▸ Work task:
Among the records below, find each line containing the word "them" and copy it.

-- Provided information follows --

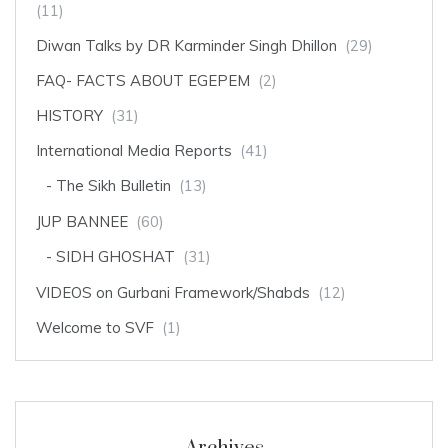
(11)
Diwan Talks by DR Karminder Singh Dhillon
(29)
FAQ- FACTS ABOUT EGEPEM
(2)
HISTORY
(31)
International Media Reports
(41)
The Sikh Bulletin
(13)
JUP BANNEE
(60)
SIDH GHOSHAT
(31)
VIDEOS on Gurbani Framework/Shabds
(12)
Welcome to SVF
(1)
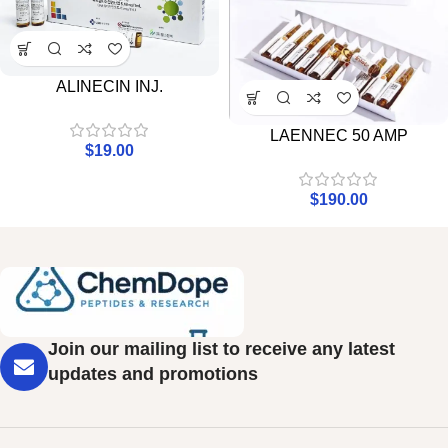
ALINECIN INJ.
LAENNEC 50 AMP
$
19.00
$
190.00
Join our mailing list to receive any latest
updates and promotions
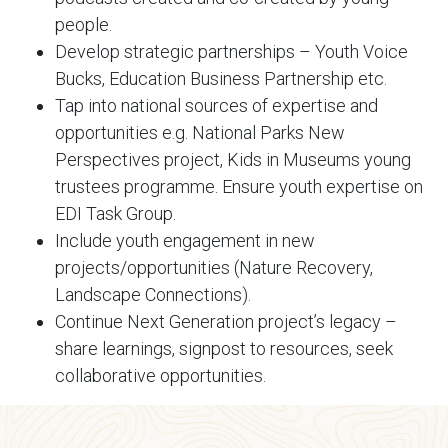
people.
Develop strategic partnerships – Youth Voice
Bucks, Education Business Partnership etc.
Tap into national sources of expertise and
opportunities e.g. National Parks New
Perspectives project, Kids in Museums young
trustees programme. Ensure youth expertise on
EDI Task Group.
Include youth engagement in new
projects/opportunities (Nature Recovery,
Landscape Connections).
Continue Next Generation project’s legacy –
share learnings, signpost to resources, seek
collaborative opportunities.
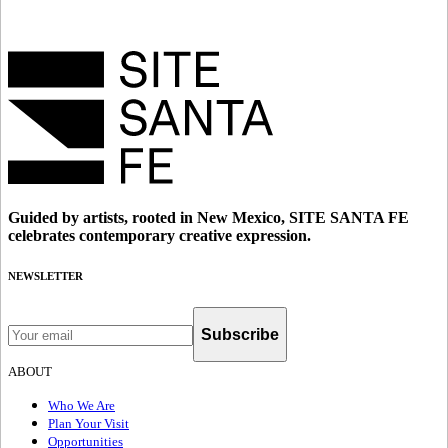
Guided by artists, rooted in New Mexico, SITE SANTA FE
celebrates contemporary creative expression.
NEWSLETTER
Subscribe
ABOUT
Who We Are
Plan Your Visit
Opportunities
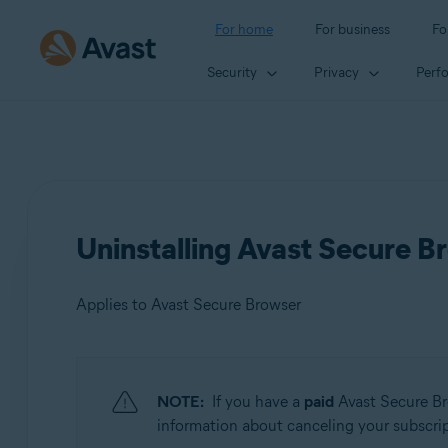
For home
For business
Fo
Security
Privacy
Perf
Uninstalling Avast Secure B
Applies to Avast Secure Browser
Products:
NOTE:
If you have a
paid
Avast Secure Br
Avast Secure Browser
information about canceling your subscripti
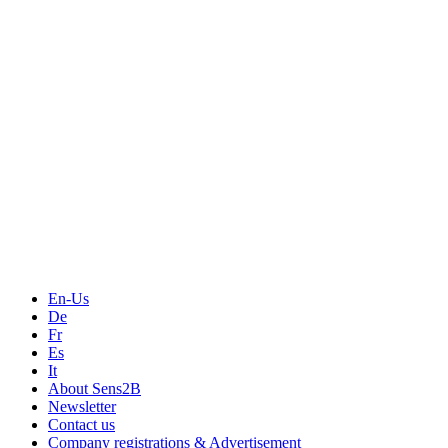
Measurement
Events
Measurement-events.com
The Event Portal
Sensors & Measurement
Technology
Webinars, Online-Events
Seminars & Workshops
En-Us
De
Fr
Es
It
About Sens2B
Newsletter
Contact us
Company registrations & Advertisement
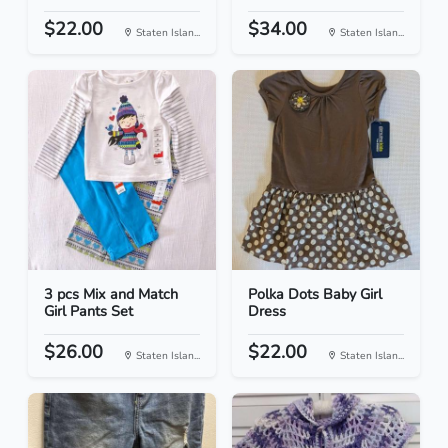
$22.00
$34.00
Staten Islan...
Staten Islan...
3 pcs Mix and Match
Polka Dots Baby Girl
Girl Pants Set
Dress
$26.00
$22.00
Staten Islan...
Staten Islan...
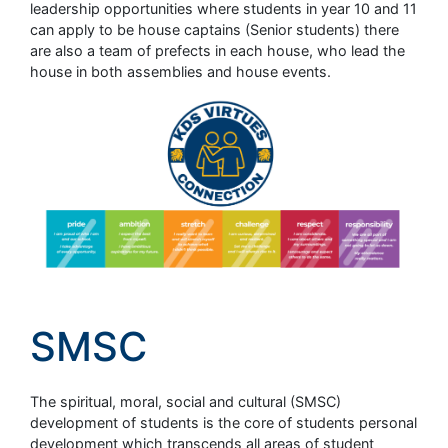
leadership opportunities where students in year 10 and 11
can apply to be house captains (Senior students) there
are also a team of prefects in each house, who lead the
house in both assemblies and house events.
SMSC
The spiritual, moral, social and cultural (SMSC)
development of students is the core of students personal
development which transcends all areas of student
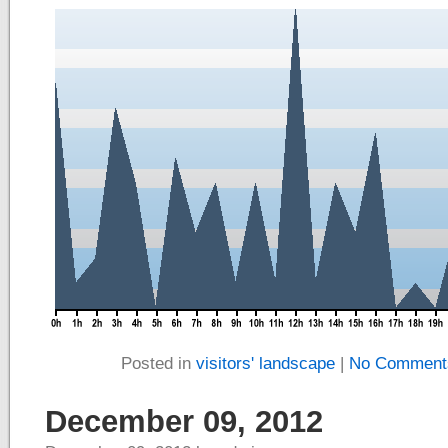
Posted in
visitors' landscape
|
No Comment
December 09, 2012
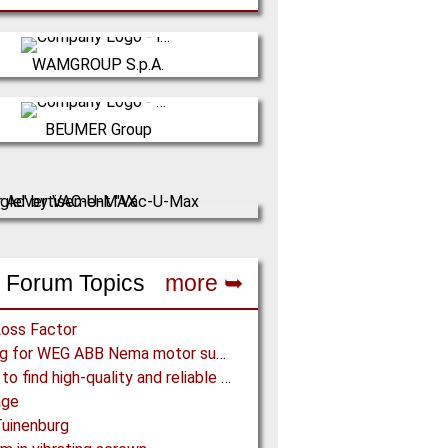
Italy
WAMGROUP S.p.A.
is the global market leader in Screw
rs and amongst the most prominent
Germany
players in th…
BEUMER Group
ER Group is an international leader in
(Click for more!)
facture of intralogistics systems for
conveyi…
(Click for more!)
 Forum Topics
more ➥
Loss Factor
Looking for WEG ABB Nema motor supplier
Where to find high-quality and reliable manufacturer of PVC conveyor belts?
age
uinenburg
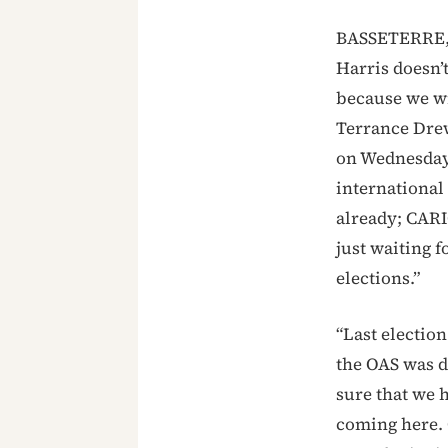
BASSETERRE, S
Harris doesn’t
because we wi
Terrance Dre
on Wednesday 
international
already; CARI
just waiting 
elections.”
“Last election
the OAS was 
sure that we h
coming here. 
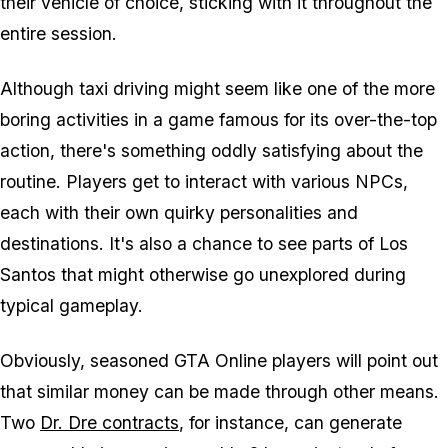
their vehicle of choice, sticking with it throughout the
entire session.
Although taxi driving might seem like one of the more
boring activities in a game famous for its over-the-top
action, there's something oddly satisfying about the
routine. Players get to interact with various NPCs,
each with their own quirky personalities and
destinations. It's also a chance to see parts of Los
Santos that might otherwise go unexplored during
typical gameplay.
Obviously, seasoned
GTA Online
players will point out
that similar money can be made through other means.
Two
Dr. Dre contracts
, for instance, can generate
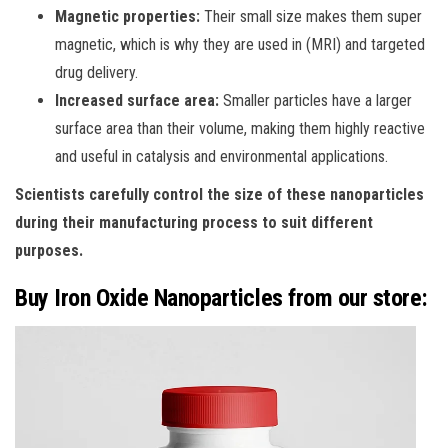
Magnetic properties:
Their small size makes them super
magnetic, which is why they are used in (MRI) and targeted
drug delivery.
Increased surface area:
Smaller particles have a larger
surface area than their volume, making them highly reactive
and useful in catalysis and environmental applications.
Scientists carefully control the size of these nanoparticles
during their manufacturing process to suit different
purposes.
Buy Iron Oxide Nanoparticles from our store:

-- Provided information concluded --

▸ Result of this task:
Their small size makes them super
surface area than their volume, making them highly reactive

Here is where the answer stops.